India’s exports to EU will see duty elimination for important labour-intensive sectors, such as textiles, leather and footwear, tea, coffee, spices, sports goods, toys, gems and jewellery and certain marine products. The reduction in tariff rates will help India in capturing a part of the European market where Bangladesh, Sri Lanka, Pakistan and Vietnam had duty-free access. 

 

In services, the EU has opened up 144 sub-sectors and also facilitated mobility of workers and professionals from India. This is expected to help India diversify away from its dependence on the US market.  India, on its part, has opened up 102 sub-sectors, including in the financial, telecommunications and maritime domains. This marks a departure for India, since it has been reluctant to grant access in these areas.  

 

India has safeguarded what it considers sensitive sectors, such as dairy, cereals, poultry, soymeal, certain fruits and vegetables, etc. All Indian exports to the EU will have to respect the EU's strict health and food safety rules. The agreement seeks to provide enhanced commitment in services.

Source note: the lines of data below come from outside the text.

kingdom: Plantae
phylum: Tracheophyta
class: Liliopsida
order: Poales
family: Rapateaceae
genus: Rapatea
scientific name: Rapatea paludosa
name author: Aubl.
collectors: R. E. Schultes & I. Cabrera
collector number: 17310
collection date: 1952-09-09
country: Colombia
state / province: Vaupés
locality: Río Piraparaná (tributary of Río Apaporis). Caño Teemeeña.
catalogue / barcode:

There is also a pledge on intellectual property protection. 

 

On environmental matters the EU and India’s position are quite far apart. India has not signed the Methane Pledge, and the EU’s CBAM has come into effect. On CBAM no major concession has been offered, except to promise that any concessions offered to a third party would be extended to India. 

 

While EU Commission President Ursula von der Leyen’s description of the agreement, as “the mother of all deals” as a bit over the top, it is a step in the right direction.  

 

To a large extent, on geopolitical issues the parties have similar positions—with obvious disagreement on Ukraine, and on Russia, in general. The looming figure of China’s economic might and the wilful destruction of the rules-based order by Trump, might have brought India and the EU together to conclude the FTA, these problems still remain as they were.  

 

This deal will not dislodge China’s pre-eminent position in industry (and AI), nor be significant enough to pushback Trump. One can find faults with the nitty-gritty details of the FTA, but in the world that we inhabit, it is a definite step forward. Just compare this with the arm-twisted FTA that India had signed with the US.